Я вспоминала тут, конечно, и многослойное морское видео «МедеиМатериала», которое кроме экрана проецировалось на кирпичную кладку Страсбургского театра, на ржавую облезлую штукатурку «Буфф дю Нор» в Париже. Везде Васильев полагался не столько на театральную элегантность, сколько на вещественность площадного кукольного театра, эстетику Панча и Джуди… А в этом смешном райке — великая Гертруда, Раневская, Федра… Скажу снова: это самый наивный, самый детский, самый простодушный васильевский спектакль, где все участники «приношения» — одновременно Старики и Мальчики, а смысл так прост, что его страшно отгадывать.
Музыку писал Владимир Мартынов (а исполнял инструментальный ансамбль «Opus Posth» Татьяны Гринденко). Музыка, которая приходит за действием — позже. Не музыкальный номер, декорирующий действие, а звук, шум, раздвигающий пространство, поэма об океане. И опять-таки вдруг, из кукольных небес и поднимающихся задников — голоса латинос, человеческие голоса со смутно узнаваемой мелодикой народных марьячос: только звучат они так, будто в шуме волн или же в стуке паровозных колес приходит шумом (придуманное, кажущееся?) едва различимое пение…

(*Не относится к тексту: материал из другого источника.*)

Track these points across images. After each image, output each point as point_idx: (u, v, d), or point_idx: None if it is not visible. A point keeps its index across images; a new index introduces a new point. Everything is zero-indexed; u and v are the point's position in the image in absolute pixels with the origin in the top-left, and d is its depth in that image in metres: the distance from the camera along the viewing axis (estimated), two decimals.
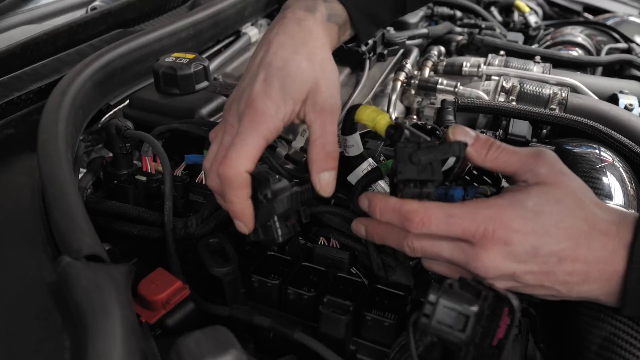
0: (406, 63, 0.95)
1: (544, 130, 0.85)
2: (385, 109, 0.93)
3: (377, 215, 0.49)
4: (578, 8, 1.72)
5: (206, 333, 0.40)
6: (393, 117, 0.90)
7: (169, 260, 0.59)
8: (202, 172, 0.65)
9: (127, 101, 0.83)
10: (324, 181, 0.53)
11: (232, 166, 0.49)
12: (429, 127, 0.53)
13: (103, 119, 0.83)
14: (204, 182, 0.65)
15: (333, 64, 0.58)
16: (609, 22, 1.43)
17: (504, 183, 0.56)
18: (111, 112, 0.84)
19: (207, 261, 0.55)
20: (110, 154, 0.71)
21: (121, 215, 0.64)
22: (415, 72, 0.97)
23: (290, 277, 0.57)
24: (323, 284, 0.56)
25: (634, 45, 1.26)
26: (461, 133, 0.50)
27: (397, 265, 0.59)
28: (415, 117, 0.98)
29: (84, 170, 0.76)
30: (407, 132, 0.50)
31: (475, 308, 0.44)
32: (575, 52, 1.21)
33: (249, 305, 0.57)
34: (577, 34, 1.27)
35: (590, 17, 1.71)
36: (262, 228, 0.52)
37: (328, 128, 0.53)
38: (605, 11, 1.70)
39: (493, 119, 0.89)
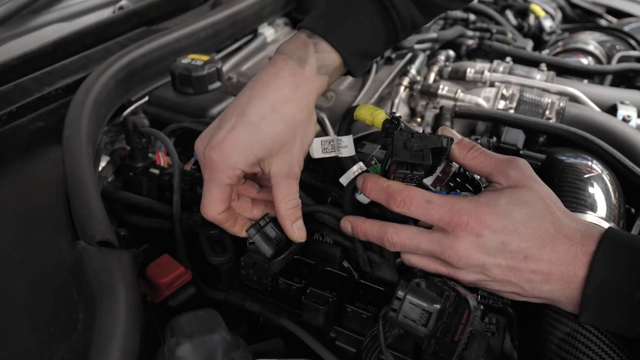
0: (410, 68, 0.98)
1: (541, 139, 0.88)
2: (388, 111, 0.97)
3: (367, 192, 0.55)
4: (600, 11, 1.70)
5: (197, 315, 0.46)
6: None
7: (176, 247, 0.66)
8: None
9: (147, 98, 0.89)
10: (299, 229, 0.58)
11: (207, 212, 0.56)
12: None
13: (125, 113, 0.90)
14: None
15: (310, 125, 0.58)
16: (628, 28, 1.41)
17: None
18: (132, 107, 0.91)
19: (206, 251, 0.60)
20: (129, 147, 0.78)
21: (133, 206, 0.71)
22: (418, 78, 1.00)
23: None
24: (311, 277, 0.61)
25: None
26: (448, 133, 0.57)
27: (382, 262, 0.63)
28: (419, 119, 1.02)
29: (108, 158, 0.84)
30: (402, 124, 0.57)
31: (437, 306, 0.48)
32: (585, 60, 1.21)
33: (243, 292, 0.63)
34: (589, 40, 1.27)
35: (613, 20, 1.69)
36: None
37: (293, 188, 0.57)
38: (628, 15, 1.67)
39: (493, 125, 0.92)
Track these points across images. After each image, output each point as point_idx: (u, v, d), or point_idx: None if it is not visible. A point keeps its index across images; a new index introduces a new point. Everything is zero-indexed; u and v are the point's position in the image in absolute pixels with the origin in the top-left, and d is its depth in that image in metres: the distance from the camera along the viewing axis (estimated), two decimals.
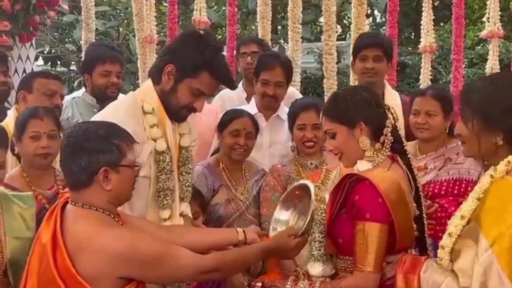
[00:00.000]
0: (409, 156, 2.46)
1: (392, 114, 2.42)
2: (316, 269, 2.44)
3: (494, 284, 1.89)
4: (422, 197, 2.50)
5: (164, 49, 3.06)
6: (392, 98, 3.56)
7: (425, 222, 2.49)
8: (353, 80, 4.83)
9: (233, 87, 2.91)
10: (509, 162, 1.99)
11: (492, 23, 4.97)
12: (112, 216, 2.17)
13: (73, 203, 2.16)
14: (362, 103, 2.40)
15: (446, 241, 2.04)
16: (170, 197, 2.57)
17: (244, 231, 2.54)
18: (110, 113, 2.55)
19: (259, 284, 2.44)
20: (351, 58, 3.89)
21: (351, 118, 2.37)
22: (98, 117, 2.58)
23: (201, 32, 2.73)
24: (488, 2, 5.01)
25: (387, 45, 3.77)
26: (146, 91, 2.58)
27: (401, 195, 2.28)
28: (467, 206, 2.01)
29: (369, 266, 2.22)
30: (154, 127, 2.52)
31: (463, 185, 3.08)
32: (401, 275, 2.19)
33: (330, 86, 4.92)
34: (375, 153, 2.37)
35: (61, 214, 2.17)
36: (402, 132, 3.04)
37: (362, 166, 2.35)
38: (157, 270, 2.13)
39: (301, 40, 5.32)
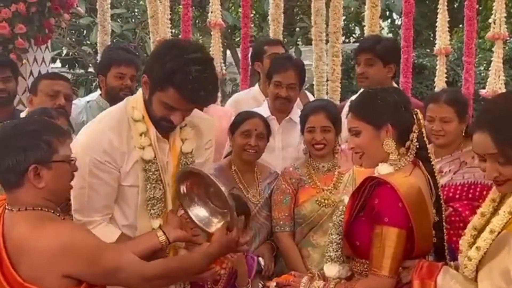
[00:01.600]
0: (432, 163, 2.42)
1: (419, 120, 2.39)
2: (332, 270, 2.42)
3: None
4: (442, 204, 2.47)
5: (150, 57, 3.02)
6: None
7: (444, 229, 2.47)
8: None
9: (203, 104, 2.68)
10: None
11: (497, 25, 4.92)
12: (53, 211, 2.11)
13: (8, 209, 2.10)
14: (392, 105, 2.36)
15: (473, 254, 2.03)
16: (159, 207, 2.52)
17: (164, 232, 2.46)
18: (91, 125, 2.56)
19: (273, 284, 2.44)
20: None
21: (378, 119, 2.33)
22: (83, 127, 2.59)
23: (177, 41, 2.64)
24: (494, 4, 4.97)
25: (382, 49, 3.66)
26: (137, 98, 2.53)
27: (422, 201, 2.26)
28: (498, 221, 2.00)
29: (384, 271, 2.21)
30: (142, 136, 2.46)
31: (478, 189, 3.05)
32: (418, 280, 2.18)
33: (335, 88, 4.89)
34: (399, 157, 2.34)
35: (2, 219, 2.11)
36: None
37: (383, 169, 2.32)
38: (97, 267, 2.06)
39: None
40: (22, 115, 3.30)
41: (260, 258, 3.13)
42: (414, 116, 2.39)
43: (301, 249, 3.16)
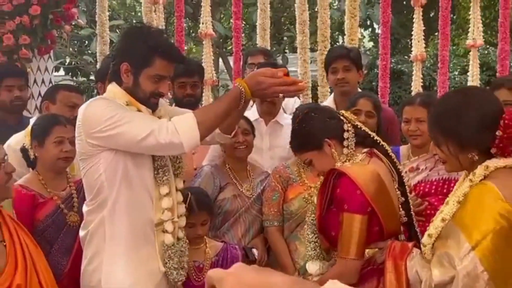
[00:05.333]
0: (382, 144, 2.43)
1: (347, 118, 2.42)
2: (313, 267, 2.44)
3: (477, 285, 1.88)
4: (406, 184, 2.48)
5: (112, 53, 3.04)
6: None
7: (411, 207, 2.47)
8: None
9: (183, 60, 2.79)
10: (487, 167, 1.99)
11: (474, 34, 5.01)
12: None
13: None
14: (318, 124, 2.40)
15: (426, 240, 2.04)
16: (168, 174, 2.54)
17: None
18: (105, 102, 2.48)
19: None
20: None
21: (315, 142, 2.38)
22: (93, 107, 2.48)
23: (136, 27, 2.73)
24: (471, 14, 5.05)
25: (355, 55, 3.79)
26: (114, 92, 2.51)
27: (382, 185, 2.27)
28: (448, 209, 2.01)
29: (351, 255, 2.22)
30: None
31: (452, 185, 3.04)
32: (391, 260, 2.18)
33: (324, 93, 4.92)
34: (347, 157, 2.35)
35: None
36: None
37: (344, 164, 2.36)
38: None
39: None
40: (32, 121, 3.30)
41: (254, 249, 3.15)
42: (342, 117, 2.41)
43: (289, 243, 3.17)
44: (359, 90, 3.87)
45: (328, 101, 3.91)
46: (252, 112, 3.60)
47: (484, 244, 1.88)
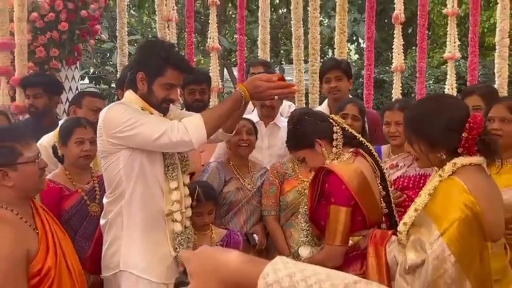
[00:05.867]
0: (366, 144, 2.43)
1: (337, 121, 2.41)
2: (305, 252, 2.43)
3: (445, 267, 1.88)
4: (388, 181, 2.47)
5: (129, 63, 3.03)
6: None
7: (392, 200, 2.47)
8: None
9: (193, 71, 2.80)
10: (454, 164, 1.99)
11: (450, 47, 5.01)
12: (16, 212, 2.01)
13: None
14: (310, 125, 2.39)
15: (401, 228, 2.03)
16: (176, 170, 2.53)
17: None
18: (123, 106, 2.48)
19: None
20: None
21: (308, 141, 2.37)
22: (117, 112, 2.44)
23: (151, 40, 2.70)
24: (448, 31, 5.04)
25: (345, 67, 3.79)
26: (131, 98, 2.51)
27: (364, 181, 2.26)
28: (420, 201, 2.00)
29: (337, 242, 2.21)
30: None
31: (427, 180, 3.04)
32: (372, 246, 2.18)
33: (314, 99, 4.92)
34: (335, 155, 2.34)
35: None
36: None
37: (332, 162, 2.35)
38: None
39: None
40: (60, 122, 3.29)
41: (255, 235, 3.15)
42: (332, 120, 2.41)
43: (285, 230, 3.16)
44: (350, 96, 3.85)
45: (323, 107, 3.89)
46: (253, 115, 3.59)
47: (451, 231, 1.87)
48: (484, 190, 1.97)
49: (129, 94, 2.53)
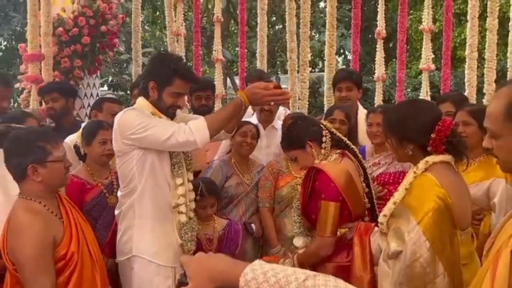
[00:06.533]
0: (352, 147, 2.43)
1: (326, 126, 2.41)
2: (299, 242, 2.43)
3: (421, 251, 1.89)
4: (370, 178, 2.48)
5: (142, 73, 3.02)
6: (362, 115, 3.53)
7: (374, 196, 2.47)
8: (326, 102, 4.85)
9: (198, 81, 2.79)
10: (427, 162, 2.00)
11: (425, 59, 5.01)
12: (44, 204, 2.01)
13: (18, 195, 2.04)
14: (302, 129, 2.39)
15: (382, 219, 2.04)
16: (182, 168, 2.53)
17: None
18: (135, 112, 2.47)
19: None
20: (324, 86, 3.85)
21: (300, 142, 2.37)
22: (132, 118, 2.43)
23: (164, 52, 2.69)
24: (423, 46, 5.05)
25: (356, 78, 3.74)
26: (142, 105, 2.51)
27: (350, 179, 2.26)
28: (398, 195, 2.00)
29: (327, 233, 2.21)
30: None
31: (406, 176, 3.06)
32: (357, 237, 2.20)
33: (303, 105, 4.91)
34: (324, 156, 2.34)
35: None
36: (365, 134, 3.17)
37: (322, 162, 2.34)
38: (21, 270, 1.91)
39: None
40: (82, 125, 3.30)
41: (253, 224, 3.15)
42: (322, 125, 2.40)
43: (280, 219, 3.15)
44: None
45: None
46: (253, 119, 3.59)
47: (426, 220, 1.88)
48: (453, 184, 1.98)
49: (141, 101, 2.53)
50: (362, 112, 3.68)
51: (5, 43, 11.27)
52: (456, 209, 1.93)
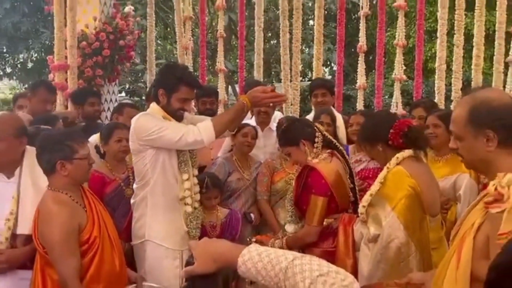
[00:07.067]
0: (340, 148, 2.44)
1: (319, 129, 2.41)
2: (290, 228, 2.45)
3: (396, 234, 1.90)
4: (354, 176, 2.50)
5: (153, 82, 3.02)
6: (339, 118, 3.52)
7: (357, 191, 2.49)
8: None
9: (202, 89, 2.75)
10: (397, 157, 2.04)
11: (397, 70, 5.04)
12: (70, 195, 2.01)
13: (47, 187, 2.04)
14: (297, 129, 2.40)
15: (361, 209, 2.06)
16: (188, 165, 2.53)
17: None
18: (149, 116, 2.47)
19: (254, 239, 2.43)
20: None
21: (294, 140, 2.37)
22: (146, 121, 2.44)
23: (171, 63, 2.68)
24: (397, 58, 5.06)
25: (330, 85, 3.79)
26: (154, 109, 2.50)
27: (339, 177, 2.28)
28: (374, 187, 2.04)
29: (314, 223, 2.22)
30: None
31: None
32: (342, 226, 2.21)
33: (295, 110, 4.91)
34: (315, 154, 2.34)
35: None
36: (341, 134, 3.19)
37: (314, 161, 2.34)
38: (51, 252, 1.92)
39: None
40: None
41: (252, 214, 3.14)
42: (316, 128, 2.41)
43: (275, 209, 3.15)
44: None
45: (311, 115, 3.87)
46: (252, 121, 3.57)
47: (399, 206, 1.92)
48: (422, 176, 2.01)
49: (153, 106, 2.53)
50: (337, 115, 3.70)
51: (36, 55, 11.28)
52: (425, 197, 1.96)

Скажу то, в чем уверена: наивность и простота этого спектакля сознательно резонируют с документальным фильмом, который Васильев снимал пять лет назад на итальянских бегах «палио» в Тоскане и Умбрии. «Осел» — «L’Asino». Где тоже мало что случается, где не так уж много событий, остающихся в памяти. Кроме настойчивости. Такой крайней упертости — ну, как, собственно, ослу и положено. И сам он не знает зачем. И не знает, что у людей это зовется храбростью. Что не уберегает она от той последней комнаты, куда ни за что он не желает заводиться, и упирается, и садится на пол, и не идет. А там — рабочий пистолет в голову, а потом этого, ушастого, подвешивают рыбьим кульком за крюк, за ногу. А глаз открыт: он даже больше, чем при жизни, и он светится светом, что идет изнутри. Последняя новелла зовется «Esodo» — «Исход», в ней двух осликов, стоящих под деревом, кто-то пытается оттащить куда-то прочь. А они не идут. Одного утаскивают почти насильно, а второй — поменьше, помельче, подумав немного, соглашается и идет сам. Ослик как метафора живой, животной нашей души, которая смешна, неловка и бестолкова. И которой страшно. И отправляться куда-то приходится. В тусклый белый горизонт.
В этом действе «Старик и море. Читка и перформанс» более всего помнится как раз пронзительный свет, время от времени режущий глаз напрямую, фронтально со сцены. С ним не просто яснее — наглядно виднее, зачем нужны декоративные занавесы-небеса воздушного шелка: слоистый мир, слоистый земной рай суши и океана (у Арто, когда он описывает чужие картины, в особенности листы или полотна величайшего Андре Массона, высшим словом похвалы идет: «слоистый», «слюдяной»). Господь уже распорядился, чтобы высокая напряженность была хоть как-то затенена, смикширована… И есть мгновения — (никогда — слишком долго, потому что невыносимо), — в самый зрачок светит, палит, выжигая роговицу, — свет конечной черты, и одновременно — свет высшего творчества и высшей храбрости. Только Старик не жалуется: он понимает — и терпит, и сам зовет, и тащит себя в этот луч — если уж нельзя иначе… Посреди всей наивной рукотворной картинки, радующей глаз, вставлен невыносимый крик обычно сдержанной Аллы Демидовой (он записан, то есть — остановлен!) и невыносимые мгновения света, вскрывающего зрачок (не забыли, как еще на Поварской, в «Плаче Иеремии», и не только — врывался накатом из глубины студии этот белый свет). Нет, не «как бы сквозь тусклое стекло», даже если стекло это сиреневое, и сине-зеленое, и голубовато-маревое, красивейшее из всех, но «лицом к лицу», то есть — невыносимо, нестерпимо. Но Медея Демидовой знала прекрасно, что дети ушли в свет, к Гелиосу — в ослепительный блеск солнечной колесницы (как и в «Медее» Валери Древиль) — за мерной качкой волн, уже после всего напряжения страсти, идет ослепительная белизна последнего острова, айсберга, сияющий блеск холодного бессмертия.